Was wir von den un- und irrgläubigen Ländern sagten, gilt auch für die Apostolatswerke, die sich in mehr oder weniger irrgläubigen Ländern befinden, wie das Deutsche Reich oder die Schweiz. Dort heißt es große Vorsichtsmaßnahmen ergreifen, doch lässt sich da ungeheuer viel Gutes tun. Die Seelen dort haben noch etwas theoretischen Glauben, auch noch ein bisschen praktischen Glauben, doch gebricht es ihnen etwas an Herzensglauben. Kommunion, inneres Gebet, Zwiegespräch mit Gott: für die dringende Notwendigkeit dieser Dinge fehlt es ihnen an Verständnis. Verständliches Betrachten liegt ihnen noch ein bisschen… So ist es in Ländern mit gemischter Religion, wo man allzu lange die Luft des Irrglaubens einatmen musste. Darum verlangen die guten Priester dort, die die Bedürfnisse ihres Landes kennen, so dringend nach Oblaten. Sie begreifen, dass unser Geist ihnen guttut. Der Bischof von Basel sagte mir: Wann endlich wollen Sie mir Ihre Ordensleute schicken? Im Deutschen Reich wie auch in Großbritannien bittet man mich darum.

Wer kann denn mehr als jeder andere, wie es scheint, den Seelen helfen, diese Gnade von Gott zu erlangen: das ungeschmälerte Evangelium, das den Verstand, das Herz und das Leben ganz ausfüllt? Die Oblaten, weil sie unmittelbar auf dieses Ideal losgehen. Vielleicht, meine Freunde, könnt ihr das nicht ganz einsehen.
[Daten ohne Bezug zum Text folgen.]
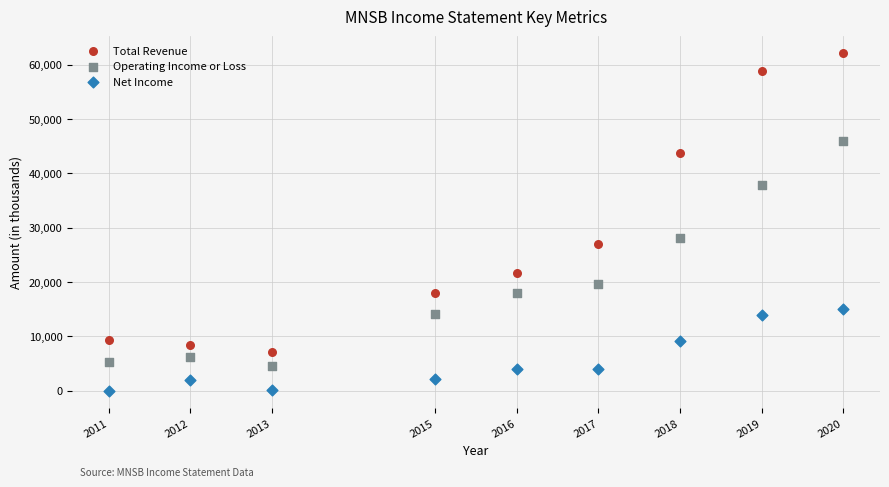

Which series reaches the maximum Y coordinate?

Total Revenue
Es fehlt euch noch die Erfahrung der Seelsorge.

Wenn ihr aber 60 Jahre alt seid, werdet ihr euch an das erinnern, was ich euch heute sage, werdet einsehen, wie genau es zutrifft und wie man durch dieses Hilfsmittel etwas Ganzes und Gutes schafft. Dieses komplette Gute wird das Ergebnis eurer Predigt- und Beichttätigkeit sein, eurer Apostolischen Werke und aller Seelsorgearbeiten. Denkt darum gut über diese Wahrheit nach.
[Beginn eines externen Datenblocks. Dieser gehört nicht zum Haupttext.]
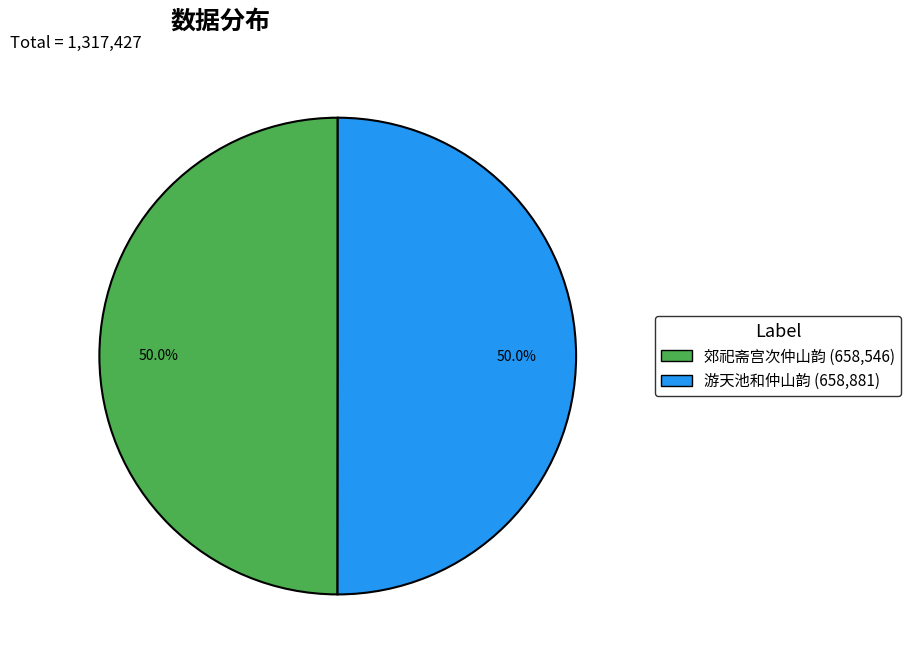

What is the ratio of the value at 游天池和仲山韵 to the value at 郊祀斋宫次仲山韵?

1.0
In Griechenland geht es unseren Patres gut. Die Handelsschule vom Hl. Kreuz auf Naxos blüht auf. Die Schüler sind bereits zahlreicher als das Haus aufnehmen kann. P. Laurent bittet um Hilfskräfte. Der Bischof von Athen ist uns sehr gewogen. Auch im Piräus geht es mit der Schule St. Paul gut voran. Dasselbe gilt für Großbritannien. P. Isenring kümmert sich um Volksmissionen und um die Soldaten. Man hat ihn gern. Die kleine Schule von Walmer gedeiht. Dieser Tage besuchte mich eine Dame, die nach Rom pilgerte. Sie sagte mir, man erwarte von der Lehre des hl. Franz v. Sales einen tiefgehenden Einfluss auf Großbritannien. Gerade dieser Lehre bedürfe man dort dringend.

Ecuador befindet sich immer noch in Krieg und Revolution. P. David zog sich, um das Ende der Unruhen abzuwarten, noch Kolumbien zurück. Aber auch da durfte er nicht bleiben und zog weiter nach Montevideo. Die Oblatinnen sind geblieben und müssen von Almosen leben.

In Pella regnet es immer noch nicht. Lediglich in Springbock fiel etwas Regen und brachte der Gegend etwas Leben zurück. Doch das liegt 50 Meilen von Pella entfernt, wo eine große Hungersnot herrscht. Die Menschen dort leben alle in größter Not, wie mir P. Simon schreibt.